Orden de trabajo 1: ¿Qué fundación presentaba en Madrid María Teresa Fernández De la Vega, según la crónica sobre De la Vega?
Orden de trabajo 2: Cambia "Madrid" por "Barcelona" en el fragmento de la crónica sobre De la Vega comprendido entre "Todos los allí" y "todo este tiempo.", ambos incluidos, y escríbelo de nuevo.
Orden de trabajo 3: Continúa la crónica sobre De la Vega a partir de su última frase.

Fragmento del texto:
═══

Todos los allí presentes se han quedado mudos. La reaparición de María Teresa Fernández De la Vega, ha sido sonada, y no por su Fundación, ni por su figura, en la que se aprecian kilos de más, sino por su rostro. Acudía a la Presentación en Madrid de su Fundación 'Mujeres por África', en la que ha estado inmersa todo este tiempo.
Sólo ella podía juntar en un mismo acto a la Reina Sofía, el presidente del Tribunal Constitucional, Pascual Sala, a la ministra, Ana Mato, las exministras Celia Villalobos e Isabel Tocino, el expresidente del Congreso, José Bono, al expresidente del Gobierno, José Luis Rodríguez Zapatero, y algunos ministros como Trinidad Jiménez, Ángel Gabilondo, Carme Chacón y González Sinde, entre otros. Todos ellos testigos de excepción del asombroso cambio.
Y es que De la Vega parece otra, aunque es la misma… pero con menos años. Se le ha cambiado hasta la expresión de la cara; más fresca, luminosa y mucho más despierta, incluso hasta parece más amable...

═══

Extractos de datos
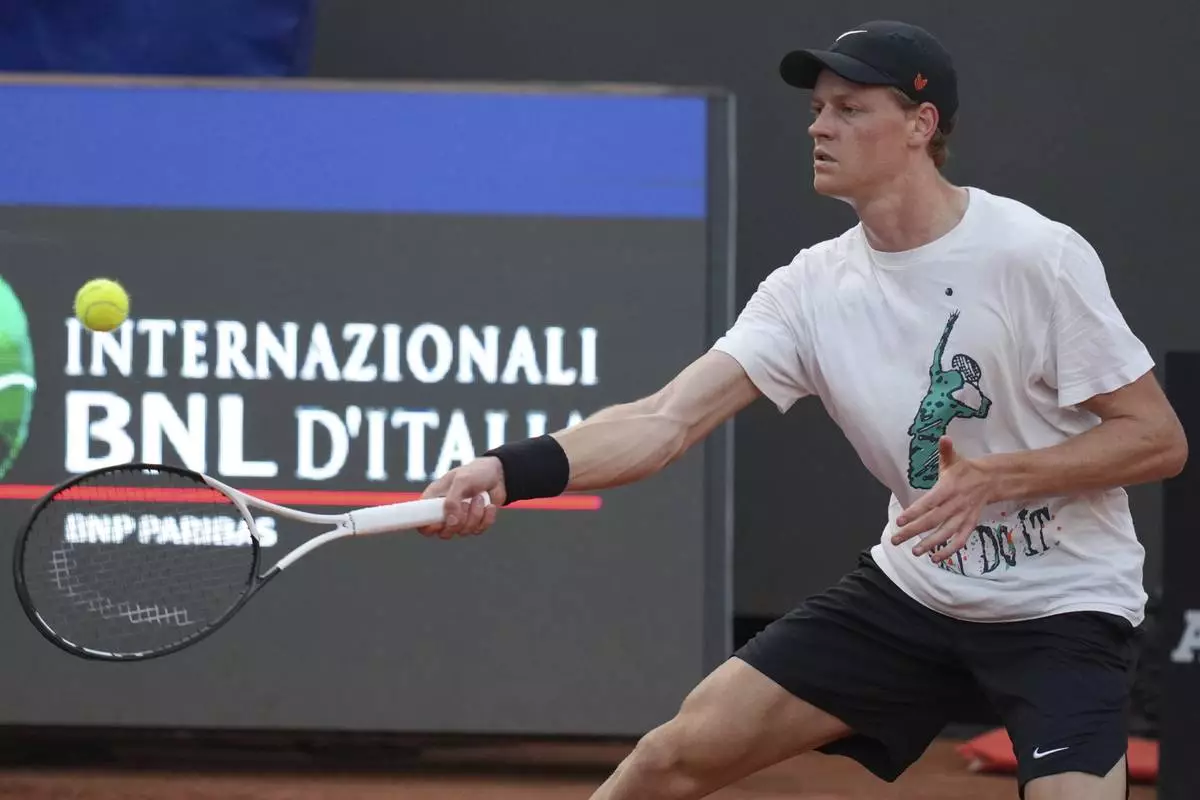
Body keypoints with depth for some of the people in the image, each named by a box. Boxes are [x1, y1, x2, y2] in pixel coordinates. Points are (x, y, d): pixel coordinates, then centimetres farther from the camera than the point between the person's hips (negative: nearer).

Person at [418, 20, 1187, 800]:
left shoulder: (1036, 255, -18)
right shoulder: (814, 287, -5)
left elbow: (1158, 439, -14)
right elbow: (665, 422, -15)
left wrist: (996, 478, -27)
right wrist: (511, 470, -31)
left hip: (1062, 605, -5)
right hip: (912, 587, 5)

═══

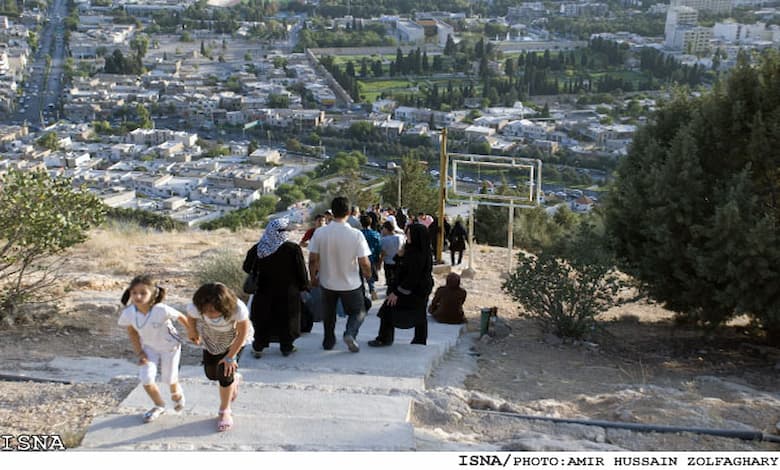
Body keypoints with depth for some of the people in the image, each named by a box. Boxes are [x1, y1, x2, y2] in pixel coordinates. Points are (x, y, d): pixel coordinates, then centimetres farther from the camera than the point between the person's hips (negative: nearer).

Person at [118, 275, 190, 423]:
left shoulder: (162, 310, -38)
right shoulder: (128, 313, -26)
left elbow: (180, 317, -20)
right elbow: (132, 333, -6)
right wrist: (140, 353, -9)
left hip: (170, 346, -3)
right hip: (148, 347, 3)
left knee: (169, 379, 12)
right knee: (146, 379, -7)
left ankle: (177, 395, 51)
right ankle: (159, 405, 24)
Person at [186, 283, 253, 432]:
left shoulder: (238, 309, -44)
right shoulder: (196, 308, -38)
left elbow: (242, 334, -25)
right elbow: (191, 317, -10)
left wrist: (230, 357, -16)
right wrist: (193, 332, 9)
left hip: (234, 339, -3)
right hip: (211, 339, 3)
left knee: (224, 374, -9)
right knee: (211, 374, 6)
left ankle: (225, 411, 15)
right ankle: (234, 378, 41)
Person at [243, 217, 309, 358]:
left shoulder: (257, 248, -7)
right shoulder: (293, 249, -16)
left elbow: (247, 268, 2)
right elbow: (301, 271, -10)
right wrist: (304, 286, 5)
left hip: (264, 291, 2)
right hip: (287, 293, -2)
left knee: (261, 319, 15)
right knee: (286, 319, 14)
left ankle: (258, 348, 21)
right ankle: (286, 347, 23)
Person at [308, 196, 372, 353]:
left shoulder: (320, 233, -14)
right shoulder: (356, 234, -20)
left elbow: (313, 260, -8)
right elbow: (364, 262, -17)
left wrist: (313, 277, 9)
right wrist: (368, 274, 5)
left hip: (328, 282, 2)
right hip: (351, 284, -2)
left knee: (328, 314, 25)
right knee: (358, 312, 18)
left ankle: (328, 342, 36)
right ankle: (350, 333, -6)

═══

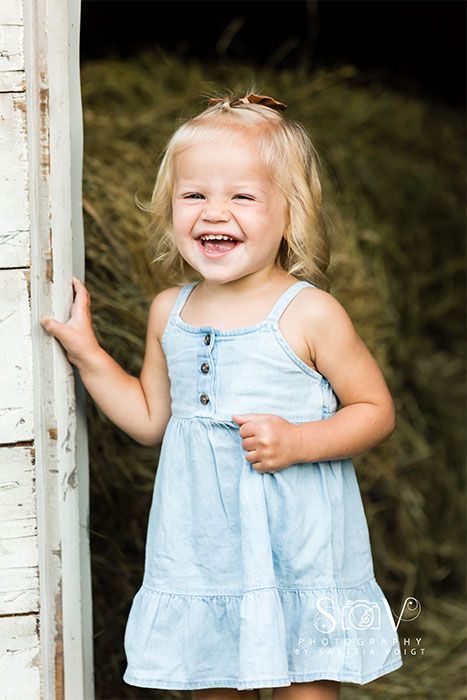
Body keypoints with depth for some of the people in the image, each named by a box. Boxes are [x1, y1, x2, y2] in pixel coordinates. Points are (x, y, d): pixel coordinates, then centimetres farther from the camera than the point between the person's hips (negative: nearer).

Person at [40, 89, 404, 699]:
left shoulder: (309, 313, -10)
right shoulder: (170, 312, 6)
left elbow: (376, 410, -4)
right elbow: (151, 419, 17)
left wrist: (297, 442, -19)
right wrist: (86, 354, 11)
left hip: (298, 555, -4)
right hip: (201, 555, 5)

═══

Resultado esperado 1: La Fundación 'Mujeres por África'.

Resultado esperado 2:
Todos los allí presentes se han quedado mudos. La reaparición de María Teresa Fernández De la Vega, ha sido sonada, y no por su Fundación, ni por su figura, en la que se aprecian kilos de más, sino por su rostro. Acudía a la Presentación en Barcelona de su Fundación 'Mujeres por África', en la que ha estado inmersa todo este tiempo.

Resultado esperado 3:
Han desaparecido esas 'odiadas' arrugas, dando lugar a un rostro liso y sutilmente estirado, como si de una muñeca de porcelana se tratase… porque hasta el pelo, lo tiene diferente. Más largo, corte a capas, puntas disparadas, se ha marcado unos reflejos rubios que ayudan a iluminar el rostro y hacerlo más delicado. Una Teresa mucho más esbelta.
Pero no sólo se ha 'restaurado' la cara, también el vestuario. Más ceñido y un poco más escotado. Atrás quedaron aquellos cuellos altos y 'recatados', ahora 'lo tiene de cisne', y por ello, lo luce y lucirá más y mejor. Habrá que esperar al próximo acto.